Failure handling defines the reliability of event-driven systems. LLMs can assist in designing retry strategies when prompts include: retry limits, backoff strategies, and dead-letter handling. 

Example prompt: 

“Design a retry strategy for Kafka consumers with: 

exponential backoff 

max retry attempts 

dead-letter queue for failures” 

This produces patterns that align with production requirements. From experience, systems that lack structured retry strategies accumulate hidden failures that surface later as data inconsistencies. 


Enforcing Consistency Through Prompts 

Event-driven systems often rely on eventual consistency. Prompting must define where consistency is required and where it can be relaxed. 

Example:“Ensure that ledger updates remain strongly consistent. Allow eventual consistency for notifications.” 

This distinction prevents incorrect assumptions in generated flows. Developers must guide the model to respect domain invariants, especially in financial operations. 


Prompt Templates for Kafka Design 

Reusable prompt templates improve consistency across teams. Examples include: 


Event schema template 

“Define schema with versioning, optional fields, and clear domain semantics.” 

Flow design template 

“Model event transitions, producers, and consumers with failure paths.” 

Resilience template 

“Include idempotency, retries, and dead-letter handling.” 
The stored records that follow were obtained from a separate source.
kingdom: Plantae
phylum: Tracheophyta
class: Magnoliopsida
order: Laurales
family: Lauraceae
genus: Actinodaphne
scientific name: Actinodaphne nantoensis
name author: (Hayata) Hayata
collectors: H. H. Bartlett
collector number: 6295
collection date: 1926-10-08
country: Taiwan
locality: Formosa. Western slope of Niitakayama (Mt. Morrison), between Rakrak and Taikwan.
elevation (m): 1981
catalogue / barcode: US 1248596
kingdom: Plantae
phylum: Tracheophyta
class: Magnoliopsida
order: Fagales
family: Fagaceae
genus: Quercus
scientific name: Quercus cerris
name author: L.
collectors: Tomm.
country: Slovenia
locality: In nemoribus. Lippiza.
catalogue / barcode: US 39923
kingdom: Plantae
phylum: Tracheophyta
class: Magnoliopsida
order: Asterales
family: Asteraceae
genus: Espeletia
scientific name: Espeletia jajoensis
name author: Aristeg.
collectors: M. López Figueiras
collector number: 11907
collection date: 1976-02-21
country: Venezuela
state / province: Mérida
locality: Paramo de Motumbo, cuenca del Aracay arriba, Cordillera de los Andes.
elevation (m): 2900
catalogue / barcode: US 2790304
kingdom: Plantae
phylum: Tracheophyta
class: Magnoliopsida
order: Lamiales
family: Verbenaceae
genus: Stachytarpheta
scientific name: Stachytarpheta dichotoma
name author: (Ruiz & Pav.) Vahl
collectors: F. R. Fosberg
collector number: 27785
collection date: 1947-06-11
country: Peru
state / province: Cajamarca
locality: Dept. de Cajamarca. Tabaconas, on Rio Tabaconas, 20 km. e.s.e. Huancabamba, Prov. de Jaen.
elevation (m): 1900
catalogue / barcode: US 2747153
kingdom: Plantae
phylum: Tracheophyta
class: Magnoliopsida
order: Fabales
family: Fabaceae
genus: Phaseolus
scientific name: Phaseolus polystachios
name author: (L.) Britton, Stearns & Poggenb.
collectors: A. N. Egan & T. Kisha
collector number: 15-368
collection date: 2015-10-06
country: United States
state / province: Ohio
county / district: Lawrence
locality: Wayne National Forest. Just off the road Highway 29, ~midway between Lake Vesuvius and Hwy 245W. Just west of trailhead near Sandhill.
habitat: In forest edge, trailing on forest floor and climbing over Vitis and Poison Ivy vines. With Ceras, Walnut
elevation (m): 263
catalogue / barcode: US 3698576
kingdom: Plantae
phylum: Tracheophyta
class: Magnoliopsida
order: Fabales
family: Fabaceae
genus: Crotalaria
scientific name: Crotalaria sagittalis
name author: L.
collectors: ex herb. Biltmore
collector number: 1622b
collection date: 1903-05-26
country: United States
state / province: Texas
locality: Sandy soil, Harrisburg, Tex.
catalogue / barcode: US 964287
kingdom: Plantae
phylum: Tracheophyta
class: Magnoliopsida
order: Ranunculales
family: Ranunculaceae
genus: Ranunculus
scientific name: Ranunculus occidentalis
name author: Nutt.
These templates embed best practices into the prompting process. 

Validating AI-Generated Designs 

LLMs assist in design, but validation remains essential. Developers must: review event schemas for correctness, test flows in controlled environments, and validate idempotency and retry behavior. Prompt outputs should be treated as drafts, refined through iteration. 


Integrating Prompting into Event-Driven Development 

Prompting becomes part of the design phase: define requirements, generate event schemas and flows, review and refine outputs, implement and validate. This accelerates design while maintaining control. 

From a backend perspective, the goal is not to automate decisions, but to structure them more effectively. 

Designing Better Event Systems with AI 

Event-driven architectures require careful design. Kafka provides the infrastructure, but correctness depends on how events, flows, and failure handling are defined. AI prompting introduces a new way to approach this design. By structuring prompts around domain rules, consistency requirements, and resilience patterns, developers can generate better starting points for complex systems. 

In banking environments, where correctness and reliability are essential, this approach supports faster design without compromising control. Prompts become part of the architecture process, shaping how systems communicate and evolve.